Wedding thoughts
June 07, 2004
I hate to admit that my mother was right about this, but sometimes I wish we had a recording of our wedding. I remember many things about the day: the cluster of women in the hotel suite helping me dress, the feelings of awe mingled with joy mingled with disbelief. I remember the thrill I got at the sight of my soon-to-be husband in his tux. I remember standing arm in arm with my father just before he walked me down the aisle, feeling impatient and afraid of missing my cue until he squeezed my arm and I realized how hard it had to be for him to let go of this last moment. I remember exchanging rings. I remember the photographs. I remember the dancing. I remember the hora. I remember lifting my parents up on chairs. I remember the red wine and strawberries awaiting us in our room when we finally called it a day.
But I've lost some details of the ceremony. Although I know that our rabbi spoke earnestly and with humor about marriage in general and us in particular, I don't remember a word that he said. Although I know which friends we asked to read which Marge Piercy and John Berger poems, I can't remember how they sounded. Although I know what arrangements my former madrigal ensemble sang, I wish we'd preserved their voices...and the voice of my dear friend David, who chanted the sheva brachot.

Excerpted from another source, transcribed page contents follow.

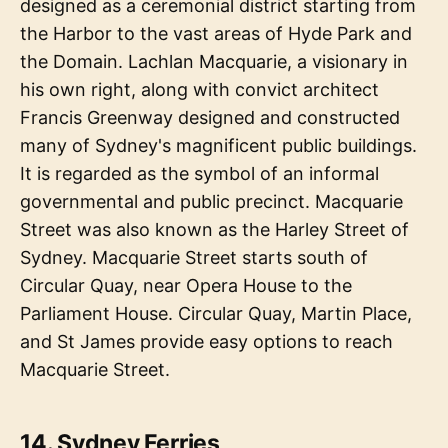
designed as a ceremonial district starting from
the Harbor to the vast areas of Hyde Park and
the Domain. Lachlan Macquarie, a visionary in
his own right, along with convict architect
Francis Greenway designed and constructed
many of Sydney's magnificent public buildings.
It is regarded as the symbol of an informal
governmental and public precinct. Macquarie
Street was also known as the Harley Street of
Sydney. Macquarie Street starts south of
Circular Quay, near Opera House to the
Parliament House. Circular Quay, Martin Place,
and St James provide easy options to reach
Macquarie Street.
14. Sydney Ferries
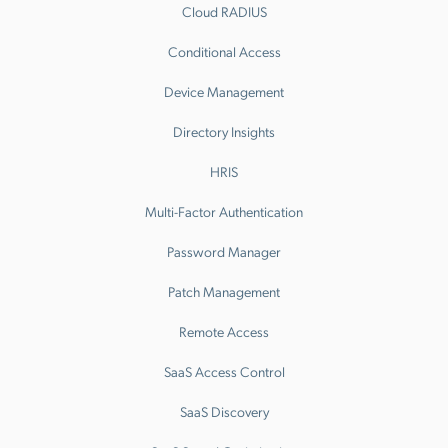
Cloud RADIUS
Conditional Access
Device Management
Directory Insights
HRIS
Multi-Factor Authentication
Password Manager
Patch Management
Remote Access
SaaS Access Control
SaaS Discovery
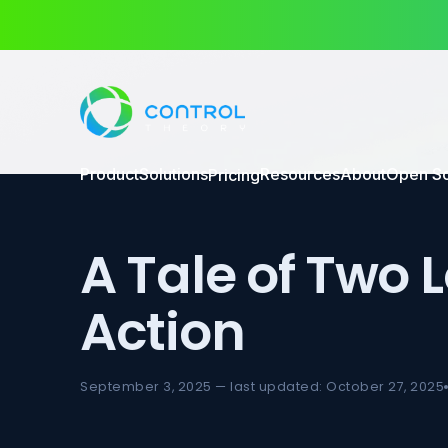
Product
Solutions
Resources
About
Open S
Pricing
A Tale of Two 
Action
September 3, 2025 — last updated: October 27, 2025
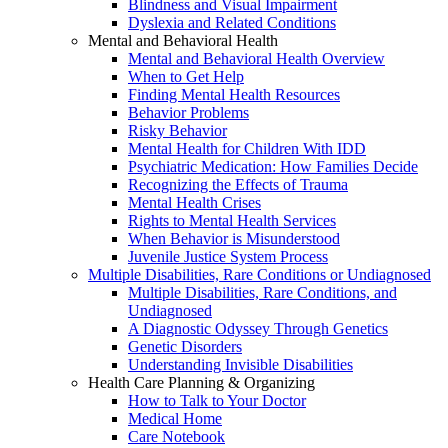
Blindness and Visual Impairment
Dyslexia and Related Conditions
Mental and Behavioral Health
Mental and Behavioral Health Overview
When to Get Help
Finding Mental Health Resources
Behavior Problems
Risky Behavior
Mental Health for Children With IDD
Psychiatric Medication: How Families Decide
Recognizing the Effects of Trauma
Mental Health Crises
Rights to Mental Health Services
When Behavior is Misunderstood
Juvenile Justice System Process
Multiple Disabilities, Rare Conditions or Undiagnosed
Multiple Disabilities, Rare Conditions, and
Undiagnosed
A Diagnostic Odyssey Through Genetics
Genetic Disorders
Understanding Invisible Disabilities
Health Care Planning & Organizing
How to Talk to Your Doctor
Medical Home
Care Notebook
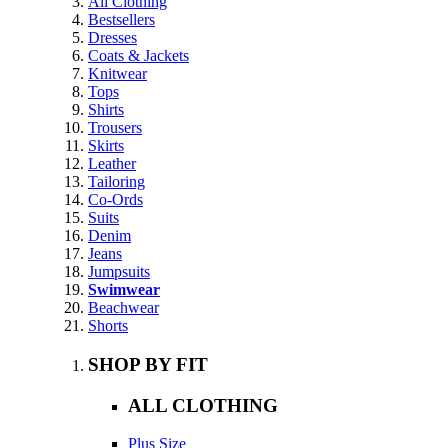
All Clothing
Bestsellers
Dresses
Coats & Jackets
Knitwear
Tops
Shirts
Trousers
Skirts
Leather
Tailoring
Co-Ords
Suits
Denim
Jeans
Jumpsuits
Swimwear
Beachwear
Shorts
SHOP BY FIT
ALL CLOTHING
Plus Size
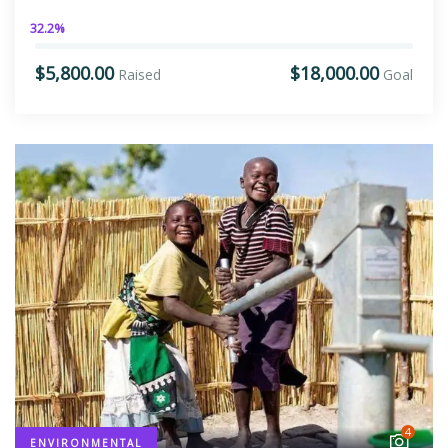
32.2%
$5,800.00
$18,000.00
Raised
Goal
4
ENVIRONMENTAL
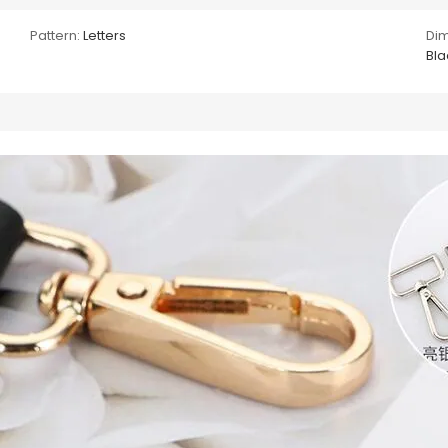
Pattern:
Letters
Dim
Bla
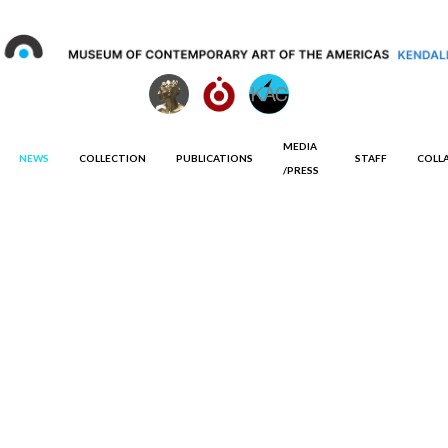
MEDIA
NEWS
COLLECTION
PUBLICATIONS
STAFF
COLL
/PRESS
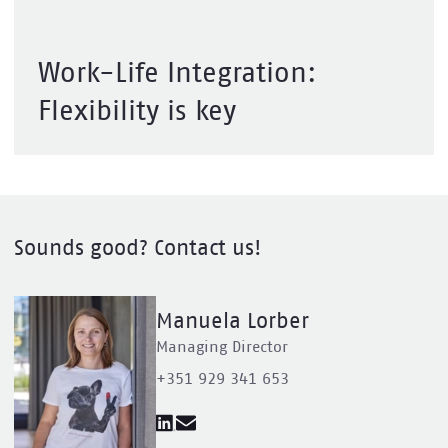
Work-Life Integration:
Flexibility is key
Sounds good? Contact us!
Manuela Lorber
Managing Director
+351 929 341 653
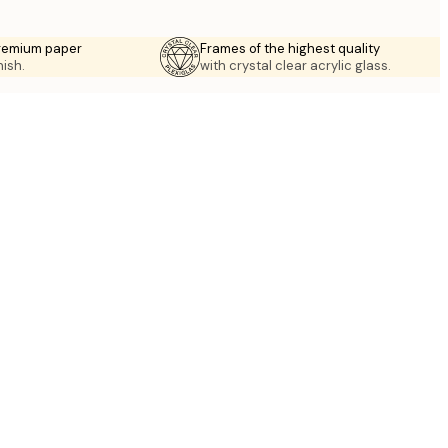
premium paper
Frames of the highest quality
nish.
with crystal clear acrylic glass.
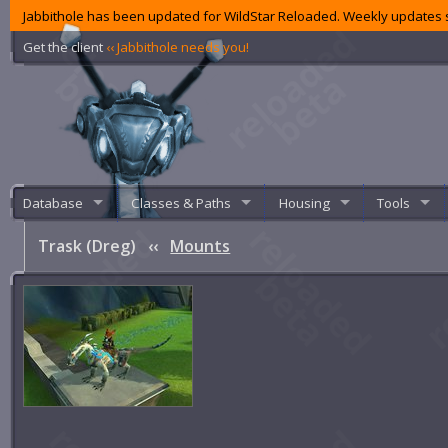
Jabbithole has been updated for WildStar Reloaded. Weekly updates s
Get the client
‹‹ Jabbithole needs you!
Database
Classes & Paths
Housing
Tools
Trask (Dreg)
‹‹
Mounts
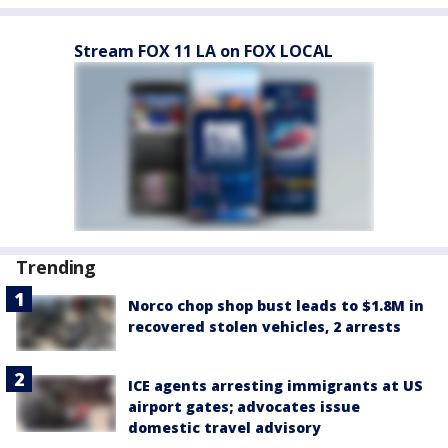
Stream FOX 11 LA on FOX LOCAL
Trending
Norco chop shop bust leads to $1.8M in
recovered stolen vehicles, 2 arrests
ICE agents arresting immigrants at US
airport gates; advocates issue
domestic travel advisory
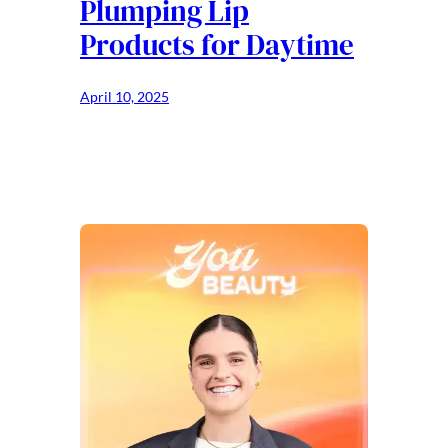
Plumping Lip
Products for Daytime
April 10, 2025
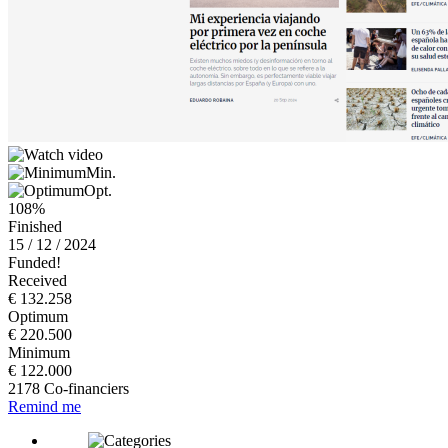
Min.
Opt.
108%
Finished
15 / 12 / 2024
Funded!
Received
€ 132.258
Optimum
€ 220.500
Minimum
€ 122.000
2178 Co-financiers
Remind me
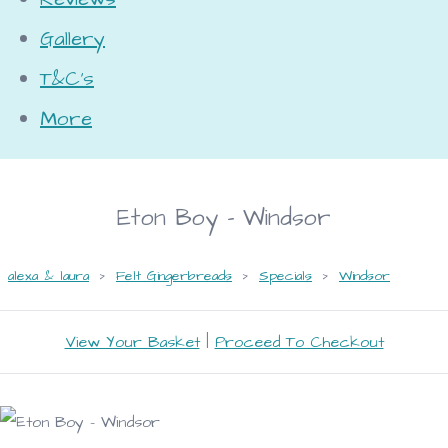
Gallery
T&C's
More
Eton Boy - Windsor
alexa & laura
>
Felt Gingerbreads
>
Specials
>
Windsor
View Your Basket
|
Proceed To Checkout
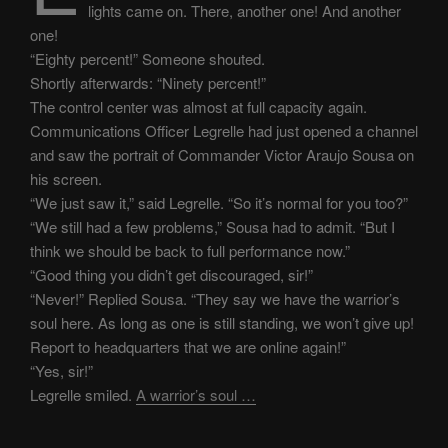
lights came on. There, another one! And another
one!
“Eighty percent!” Someone shouted.
Shortly afterwards: “Ninety percent!”
The control center was almost at full capacity again.
Communications Officer Legrelle had just opened a channel
and saw the portrait of Commander Victor Araujo Sousa on
his screen.
“We just saw it,” said Legrelle. “So it’s normal for you too?”
“We still had a few problems,” Sousa had to admit. “But I
think we should be back to full performance now.”
“Good thing you didn’t get discouraged, sir!”
“Never!” Replied Sousa. “They say we have the warrior’s
soul here. As long as one is still standing, we won’t give up!
Report to headquarters that we are online again!”
“Yes, sir!”
Legrelle smiled.
A warrior’s soul …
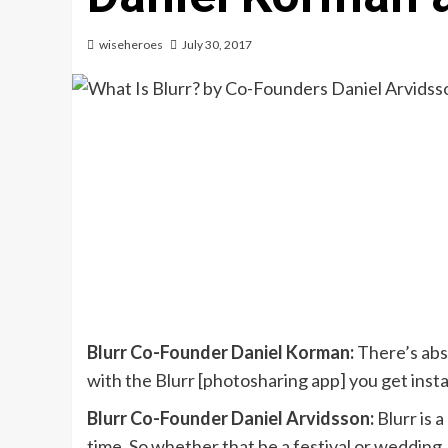
wiseheroes
July 30, 2017
Blurr Co-Founder Daniel Korman:
There’s abs
with the Blurr [photosharing app] you get ins
Blurr Co-Founder Daniel Arvidsson:
Blurr is 
time. So whether that be a festival or wedding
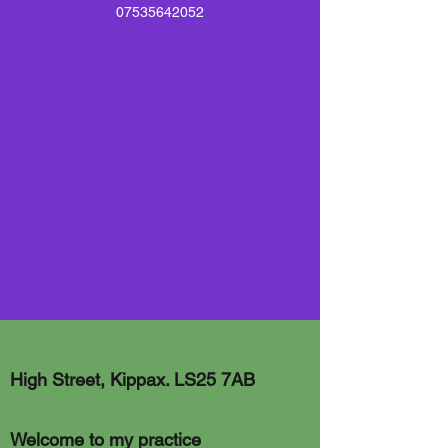
07535642052
High Street, Kippax. LS25 7AB
Welcome to my practice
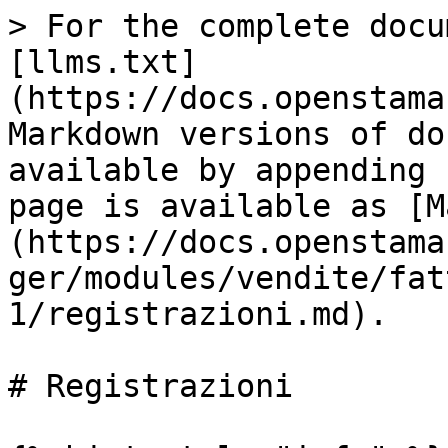
> For the complete docu
[llms.txt]
(https://docs.openstama
Markdown versions of do
available by appending 
page is available as [M
(https://docs.openstama
ger/modules/vendite/fat
1/registrazioni.md).

# Registrazioni
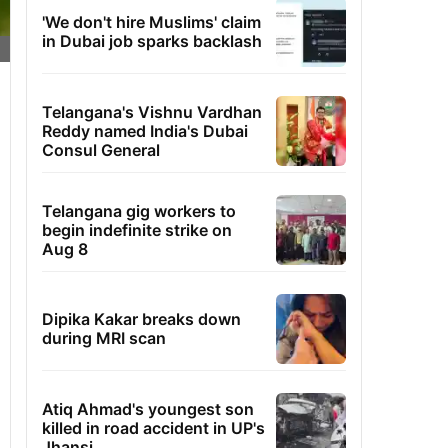
'We don't hire Muslims' claim
in Dubai job sparks backlash
Telangana's Vishnu Vardhan
Reddy named India's Dubai
Consul General
Telangana gig workers to
begin indefinite strike on
Aug 8
Dipika Kakar breaks down
during MRI scan
Atiq Ahmad's youngest son
killed in road accident in UP's
Jhansi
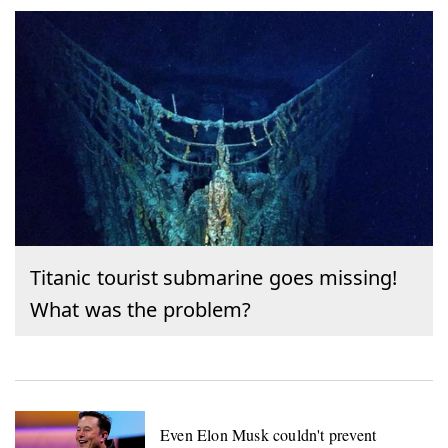
Titanic tourist submarine goes missing!
What was the problem?
Even Elon Musk couldn't prevent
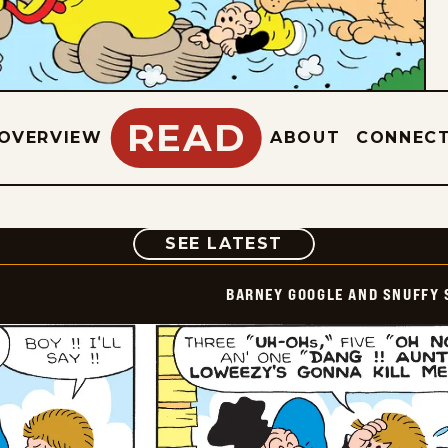
READ
OVERVIEW
ABOUT
CONNEC
COMIC
SEE LATEST
BARNEY GOOGLE AND SNUFFY 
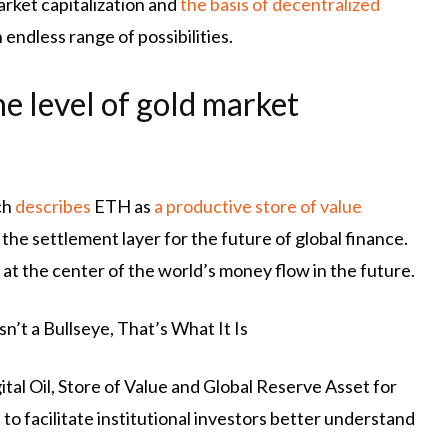
rket capitalization and
the basis of decentralized
endless range of possibilities.
e level of gold market
ch
describes
ETH as
a productive store of value
the settlement layer for the future of global finance.
at the center of the world’s money flow in the future.
’t a Bullseye, That’s What It Is
ital Oil, Store of Value and Global Reserve Asset for
o facilitate institutional investors better understand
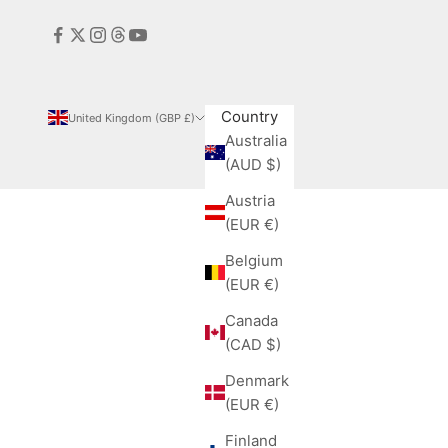
Country
United Kingdom (GBP £)
Australia
(AUD $)
Austria
(EUR €)
Belgium
(EUR €)
Canada
(CAD $)
Denmark
(EUR €)
Finland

A wedding is a turning-point, a liminal moment. It's a chance to stand up with one's partner and create a lasting connection in front of one's friends and family, one's community, and God. I love weddings because I'm a sap; but also because I'm a poet with a strong belief in the transformative power of language. Weddings are among the few times when people really pay attention to what they're saying -- and really believe that the words they speak change something.
Today I learned that there's an opening for a Justice of the Peace in my town, so I sent off for an application. It's no guarantee of anything, of course, but I'm excited about applying. The wedding I performed last year was one of the most empowering experiences of my life; acting as מסדרת/m'saderet (literally, "she-who-orders" -- officiant/celebrant) for Tony and Lindy is similarly satisfying work. Becoming a JP would help me in my ongoing quest to help other people and couples and families engage with Judaism through crafting life-cycle rituals that genuinely have meaning for them...
...and sending off for the application seems like a fit way of celebrating our wedding anniversary. My middle brother asked me this morning, "Has it been six long years or six short years?"
"It's been six good years," I told him. And it is true.